Always Use Full URNs

When calling tools, use the complete URN:

Good: urn:li:dataset:(urn:li:dataPlatform:snowflake,mydb.schema.customers,PROD)
Bad:  mydb.schema.customers

URNs are Case-Sensitive

urn:li:dataset:(urn:li:dataPlatform:snowflake,MyDB.Schema.Table,PROD)

Is different from:

urn:li:dataset:(urn:li:dataPlatform:snowflake,mydb.schema.table,PROD)
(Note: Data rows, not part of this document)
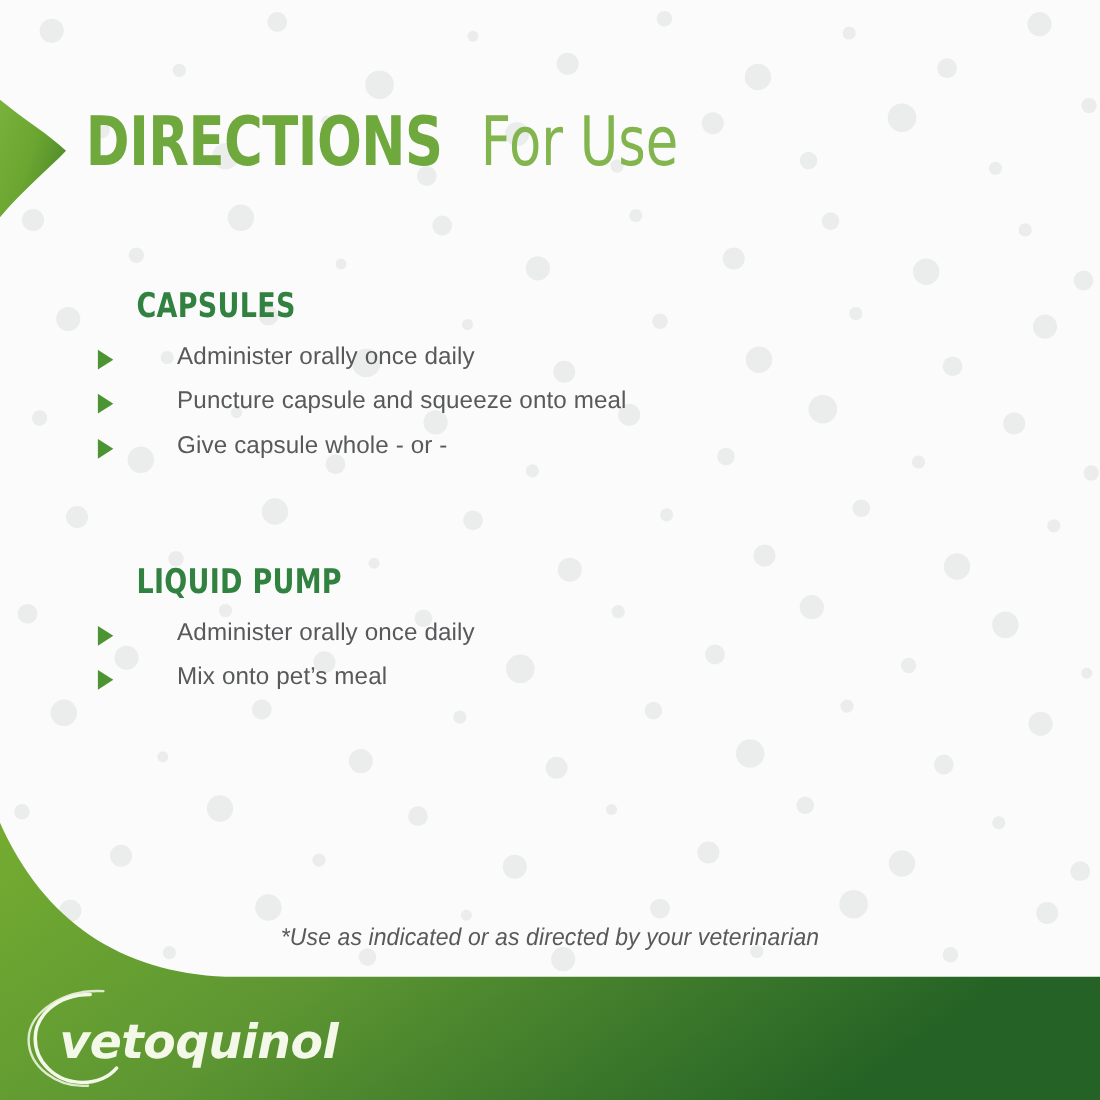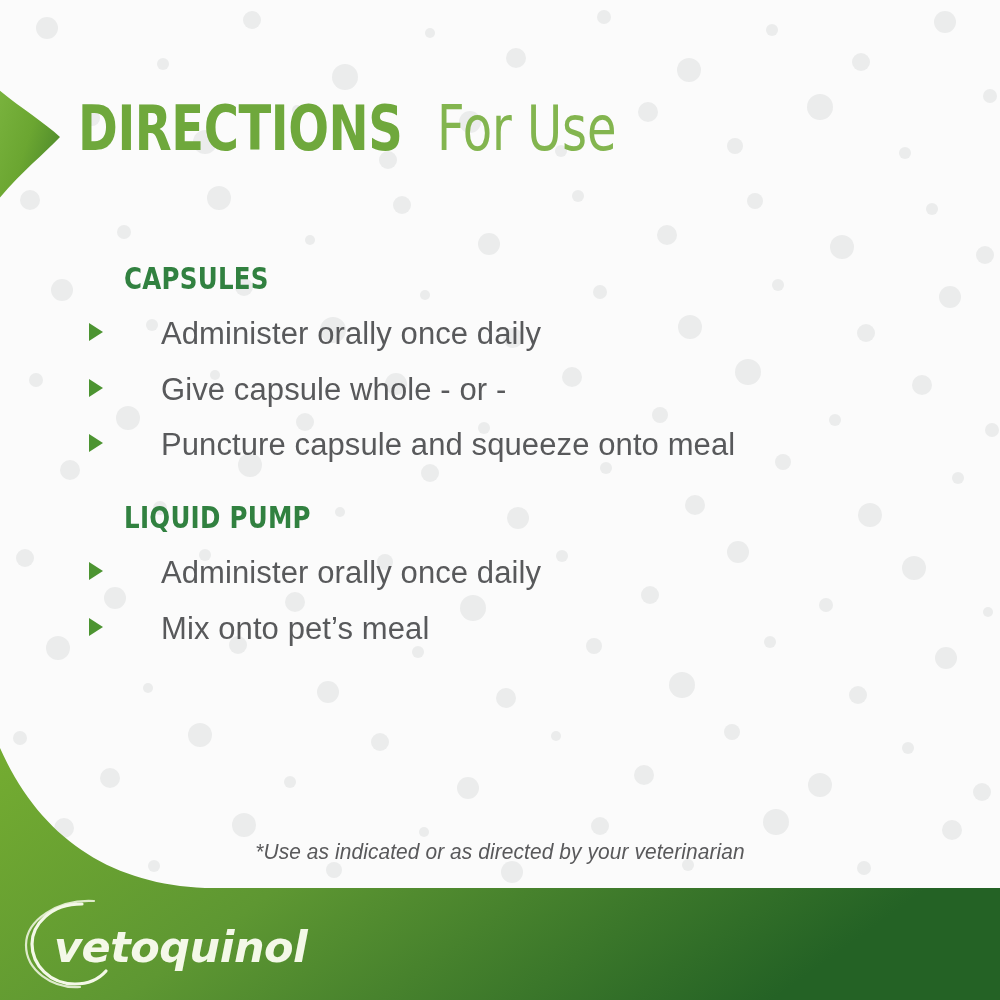--- a/index.html
+++ b/index.html
@@ -96,22 +96,22 @@
     white-space: nowrap;
   }
   ul.bullets {
     list-style: none;
     margin: 0;
     padding: 0;
   }
   ul.bullets li {
     position: relative;
     padding-left: 37px;
-    margin-top: 20px;
-    font-size: 31px;
+    margin-top: 15px;
+    font-size: 22px;
     font-weight: 400;
     color: #58595B;
     letter-spacing: 0.1px;
     white-space: nowrap;
     line-height: 1.15;
   }
   ul.bullets li .tri {
     position: absolute;
     left: -35px;
     top: 7px;
@@ -294,26 +294,26 @@
   <div id="content">
 
     <div class="title-block">
       <span class="title-bold">DIRECTIONS</span><span class="title-light">For Use</span>
     </div>
 
     <div class="section" id="section-0" style="top:260px;">
       <div class="section-heading">CAPSULES</div>
       <ul class="bullets">
         <li><span class="tri"></span><span>Administer orally once daily</span></li>
+        <li><span class="tri"></span><span>Puncture capsule and squeeze onto meal</span></li>
         <li><span class="tri"></span><span>Give capsule whole - or -</span></li>
-        <li><span class="tri"></span><span>Puncture capsule and squeeze onto meal</span></li>
       </ul>
     </div>
 
-    <div class="section" id="section-1" style="top:499px;">
+    <div class="section" id="section-1" style="top:511px;">
       <div class="section-heading">LIQUID PUMP</div>
       <ul class="bullets">
         <li><span class="tri"></span><span>Administer orally once daily</span></li>
         <li><span class="tri"></span><span>Mix onto pet’s meal</span></li>
       </ul>
     </div>
 
     <div class="footnote">*Use as indicated or as directed by your veterinarian</div>
 
   </div>

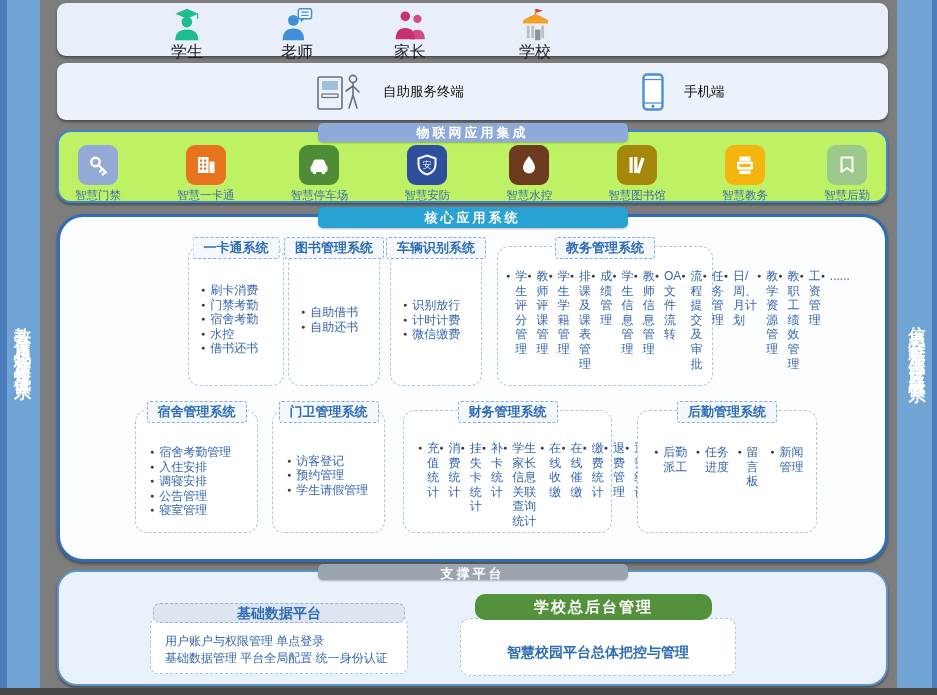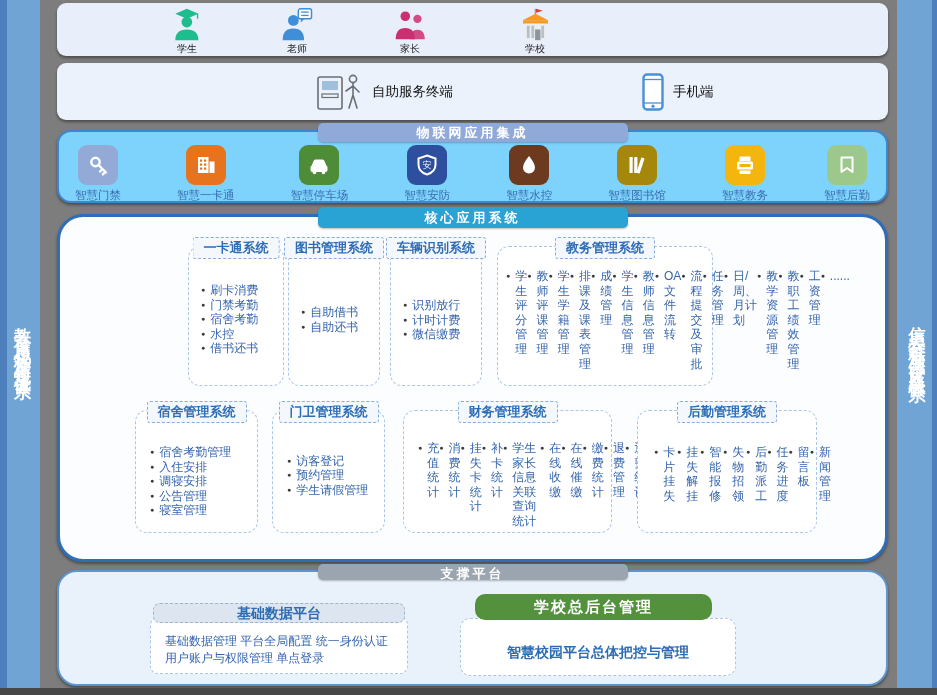--- a/index.html
+++ b/index.html
@@ -11,36 +11,36 @@
   .sidebar.right{right:0;background:linear-gradient(to left,#4e7fbd 0 5px,#6fa4d4 5px);}
   .vtext{position:absolute;inset:0;display:flex;align-items:center;justify-content:center;
     writing-mode:vertical-rl;color:#fff;font-size:17px;letter-spacing:5px;font-weight:bold;}
   .sidebar.left .vtext{padding-left:5px;}
   .bottom-strip{position:absolute;left:0;right:0;bottom:0;height:7px;background:#474747;}
   
   .panel{position:absolute;left:57px;width:831px;box-sizing:border-box;
     box-shadow:0 2px 3px rgba(0,0,0,.4);}
   .users{top:3px;height:53px;background:#e9effa;border-radius:9px;}
   .terms{top:63px;height:57px;background:#ebf2fb;border-radius:9px;}
-  .iot{top:130px;height:73px;background:#7dd3fc;border:2px solid #3f86d0;border-radius:14px;}
+  .iot{top:130px;height:73px;background:#bef264;border:2px solid #3f86d0;border-radius:14px;}
   .core{top:214px;height:348px;background:#fcfdff;border:3px solid #2f6db8;border-radius:26px;}
   .support{top:570px;height:116px;background:#e9f1fa;border:2px solid #5d95cc;border-radius:20px;}
   
   .tab{position:absolute;left:50%;transform:translateX(-50%);width:310px;text-align:center;
     color:#fff;font-weight:bold;font-size:13px;letter-spacing:3px;border-radius:5px;z-index:3;
     box-shadow:0 1px 2px rgba(0,0,0,.25);}
   .iot .tab{top:-9px;height:19px;line-height:19px;}
   .core .tab{top:-10px;height:21px;line-height:21px;}
   .support .tab{top:-8px;height:16px;line-height:19px;}
   
   .u-item{position:absolute;top:5px;width:70px;display:flex;flex-direction:column;align-items:center;}
   .u-item svg{height:33px;}
-  .u-lb{font-size:10px;color:#222;margin-top:1px;}
-  
-  .t-item{position:absolute;top:0;height:100%;display:flex;align-items:center;gap:9px;}
+  .u-lb{font-size:16px;color:#222;margin-top:1px;}
+  
+  .t-item{position:absolute;top:0;height:100%;display:flex;align-items:center;gap:20px;}
   .t-lb{font-size:13.5px;color:#111;}
   
   .tiles{position:absolute;left:16px;right:16px;top:13px;display:flex;justify-content:space-between;}
   .tile-w{display:flex;flex-direction:column;align-items:center;flex:0 0 auto;}
   .tile{width:40px;height:40px;border-radius:9px;display:flex;align-items:center;justify-content:center;}
   .t-name{font-size:11.5px;color:#3a6cb0;margin-top:3px;white-space:nowrap;}
   
   .sys{position:absolute;background:#fff;border:1.5px dashed #a9c6e6;border-radius:12px;box-sizing:border-box;box-shadow:none;}
   .pill{position:absolute;top:-10px;left:50%;transform:translateX(-50%);background:#f4f8fd;
     border:1px dashed #85aede;border-radius:3px;padding:1px 10px;font-size:13px;font-weight:bold;
@@ -469,38 +469,20 @@
               <span class="dot">●</span>
               <span class="li-t">......</span>
             </div>
           </div>
       </div>
     </div>
 
     <div class="sys" style="left:577px;top:193px;width:180px;height:123px">
       <div class="pill">后勤管理系统</div>
       <div class="cols" style="padding:34px 4px 0 16px">
-        <div class="col" style="flex:0 0 92px">
-            <div class="li">
-              <span class="dot">●</span>
-              <span class="li-t">卡片挂失</span>
-            </div>
-            <div class="li">
-              <span class="dot">●</span>
-              <span class="li-t">挂失解挂</span>
-            </div>
-            <div class="li">
-              <span class="dot">●</span>
-              <span class="li-t">智能报修</span>
-            </div>
-            <div class="li">
-              <span class="dot">●</span>
-              <span class="li-t">失物招领</span>
-            </div>
-          </div>
         <div class="col" style="flex:1">
             <div class="li">
               <span class="dot">●</span>
               <span class="li-t">后勤派工</span>
             </div>
             <div class="li">
               <span class="dot">●</span>
               <span class="li-t">任务进度</span>
             </div>
             <div class="li">
@@ -514,22 +496,22 @@
           </div>
       </div>
     </div>
   </section>
 
   <section class="panel support">
     <div class="tab" style="background: rgb(154, 165, 175); --c: #9aa5af;">支撑平台</div>
 
     <div class="base-pill">基础数据平台</div>
     <div class="base-box">
+      <div>用户账户与权限管理   单点登录</div>
       <div>基础数据管理  平台全局配置  统一身份认证</div>
-      <div>用户账户与权限管理   单点登录</div>
     </div>
 
     <div class="admin-pill" style="background: rgb(84, 145, 60); --c: #54913c;">学校总后台管理</div>
     <div class="admin-box">
       <div>智慧校园平台总体把控与管理</div>
     </div>
   </section>
 
   <div class="bottom-strip"></div>
 </div>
URL-Encode in HTTP Requests

When passing URNs in URLs, encode them:

Original: urn:li:dataset:(urn:li:dataPlatform:snowflake,db.schema.table,PROD)
Encoded:  urn%3Ali%3Adataset%3A%28urn%3Ali%3AdataPlatform%3Asnowflake%2Cdb.schema.table%2CPROD%29

Common URN Issues

Invalid URN Format

Error: invalid URN: mydb.schema.table

Solution: Use full URN format including urn:li: prefix.

URN Not Found

Error: entity not found: urn:li:dataset:...

Possible causes:

  • Typo in URN
  • Wrong environment (PROD vs DEV)
  • Entity not yet ingested
  • Case sensitivity mismatch

Platform Mismatch

Error: platform mismatch

The platform in the URN does not match where the entity is stored.